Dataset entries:
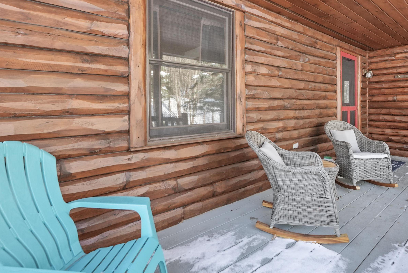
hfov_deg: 89.9
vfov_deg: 67.1
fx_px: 204
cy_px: 118
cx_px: 217
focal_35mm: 18
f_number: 6.3
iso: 1000
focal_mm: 14
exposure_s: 1/25
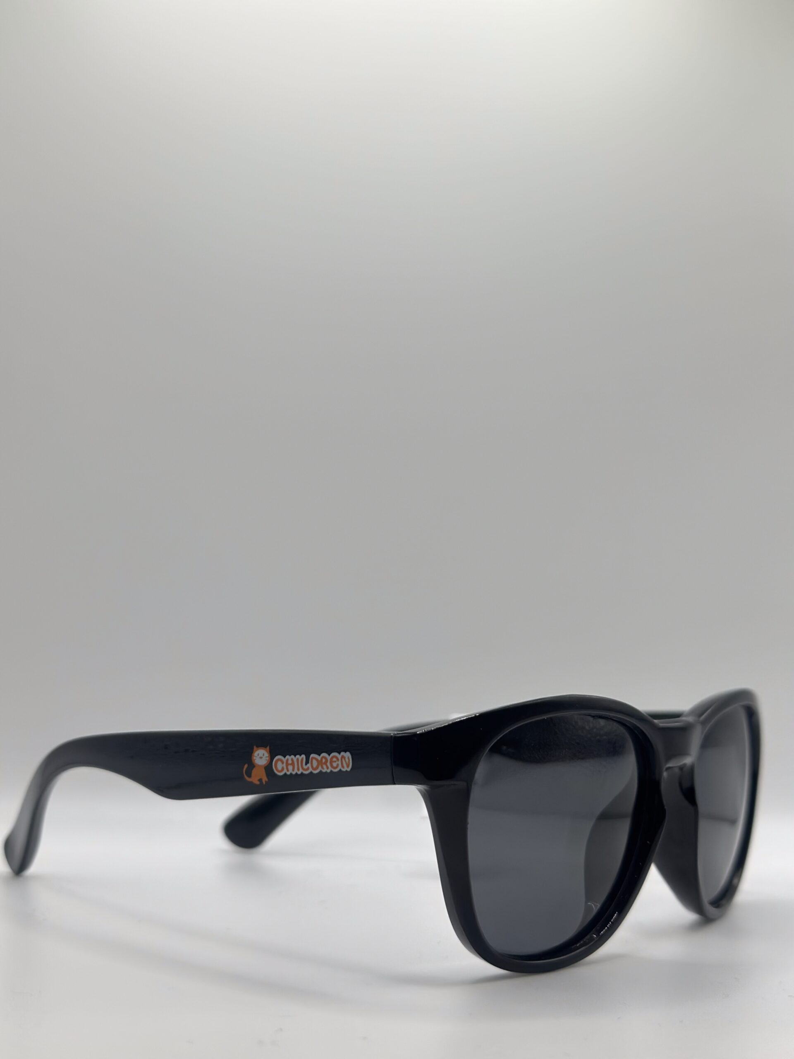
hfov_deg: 30.3
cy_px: 530
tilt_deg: -2.4
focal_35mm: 48
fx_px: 1468
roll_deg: -2.7
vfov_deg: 39.7
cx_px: 397
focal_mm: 6.86
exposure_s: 1/608
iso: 80
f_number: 1.78
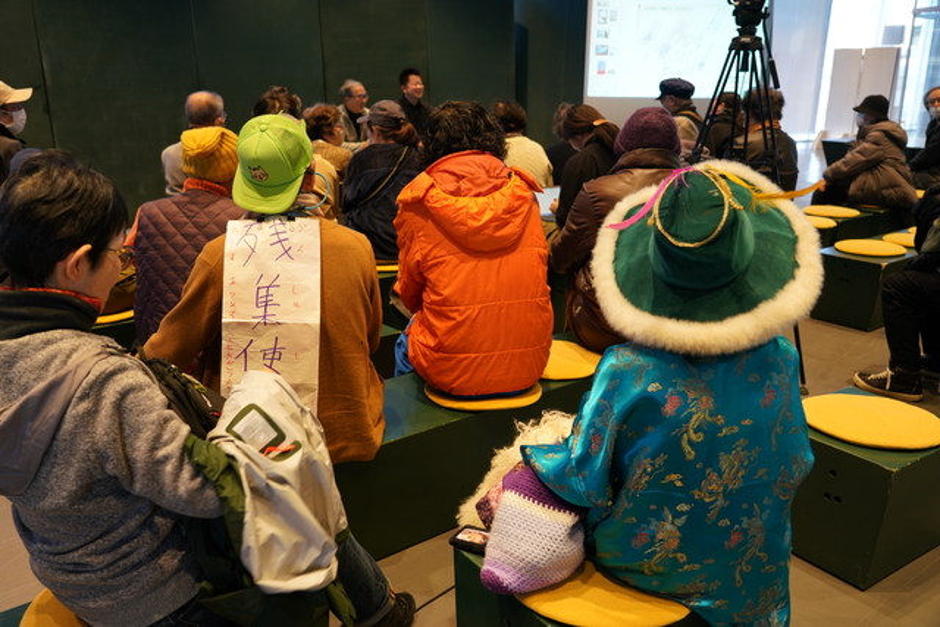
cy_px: 314
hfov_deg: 60.3
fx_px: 810
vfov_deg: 42.3
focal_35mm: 31
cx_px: 470
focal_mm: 31
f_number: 4.5
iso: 640
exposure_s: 1/40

EXERCISE OBJECTIVE: Only those lines running from the one containing "vfov_deg: 42.3" through the last line of the data above are to be copied, exactly, with both ends included.

ANSWER TO THIS PROBLEM:
vfov_deg: 42.3
focal_35mm: 31
cx_px: 470
focal_mm: 31
f_number: 4.5
iso: 640
exposure_s: 1/40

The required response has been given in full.